Among the passengers was businessman and former presidential candidate Steve Forbes, who was on his way to Washington, D.C., to participate in the C-SPAN interview program In Depth. Forbes was unable to complete his trip, but did participate in a 15-minute interview by phone about his experiences that morning.

Amtrak rail service between Wilmington and Philadelphia, was suspended, as was service on the SEPTA Wilmington/Newark Line. New Jersey Transit accepted Amtrak tickets for services between New York City and Trenton while services were disrupted. Service restored the following morning, though with residual delays.

==Investigation and aftermath==
The National Transportation Safety Board (NTSB) and Federal Railroad Administration immediately opened investigations into the accident. One aspect of the NTSB investigation is whether or not the maintenance crew were working on the correct track. The train event recorder and locomotive video (both forward-facing and inward-facing) were recovered by the NTSB.

The NTSB released its preliminary report on April 18, 2016, and its final report on November 14, 2017. The NTSB report said that according to the federal investigation, the track was supposed to be closed to trains at the time of the crash. The backhoe and the two killed workers were authorized to be present on track 2 during the maintenance period (which was scheduled to be from 10:00 p.m. April 1 until 5:00 a.m. April 4), for ballast cleaning and remediation of fouled ballast (mud spots). The incident took place on Track 3, which was supposed to be subject to temporary closure while the backhoe was brought into position on Track 2. The report states that Amtrak estimated that the crash resulted in $2.2 million in damages.
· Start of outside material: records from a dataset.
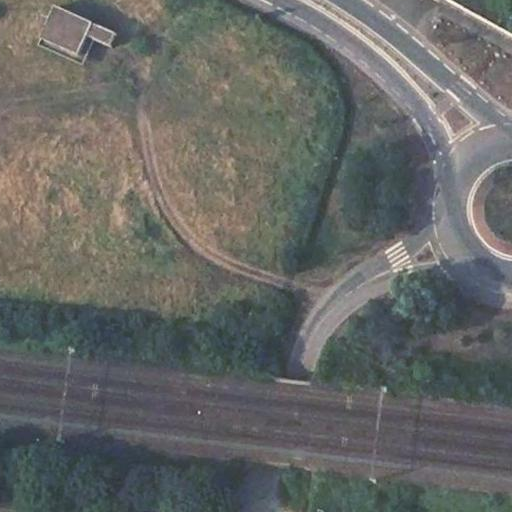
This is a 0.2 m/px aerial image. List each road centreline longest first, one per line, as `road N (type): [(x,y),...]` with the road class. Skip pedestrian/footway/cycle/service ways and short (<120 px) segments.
road 1 (tertiary): [(458,250),(353,286),(325,312),(260,478),(237,511)]
road 2 (primary): [(276,0),(343,35),(407,95),(460,173)]
road 3 (primary): [(511,134),(405,45),(328,0)]
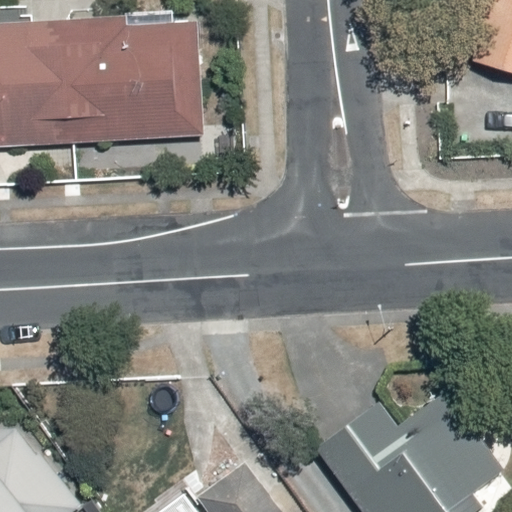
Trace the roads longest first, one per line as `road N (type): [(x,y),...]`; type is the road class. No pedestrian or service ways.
road 1 (residential): [(0,290),(350,270)]
road 2 (residential): [(316,0),(350,270)]
road 3 (residential): [(350,270),(511,258)]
Positive train control systems were in place and functional on the train and tracks. However, crews performing work on the stretch of track where the crash occurred failed to deploy a supplemental shunting device while completing track work. Deployment of this device is considered a basic safety measure and is required by Amtrak's rules (although not by federal regulation) whenever workers are completing track work in short windows of time ("foul time"). The NTSB released further information in January 2017, including interviews conducted as part of the investigation, that showed apparent miscommunication between two shift foremen regarding whether the track dispatcher had been informed of track restrictions.

The Brotherhood of Maintenance of Way Employees Division, the union representing track workers, was highly critical of Amtrak management in the weeks after the crash, saying that Amtrak's safety procedures were inadequate.

In October 2017, it was revealed that one of the track workers had taken oxycodone and the other had taken cocaine. The engineer had taken marijuana.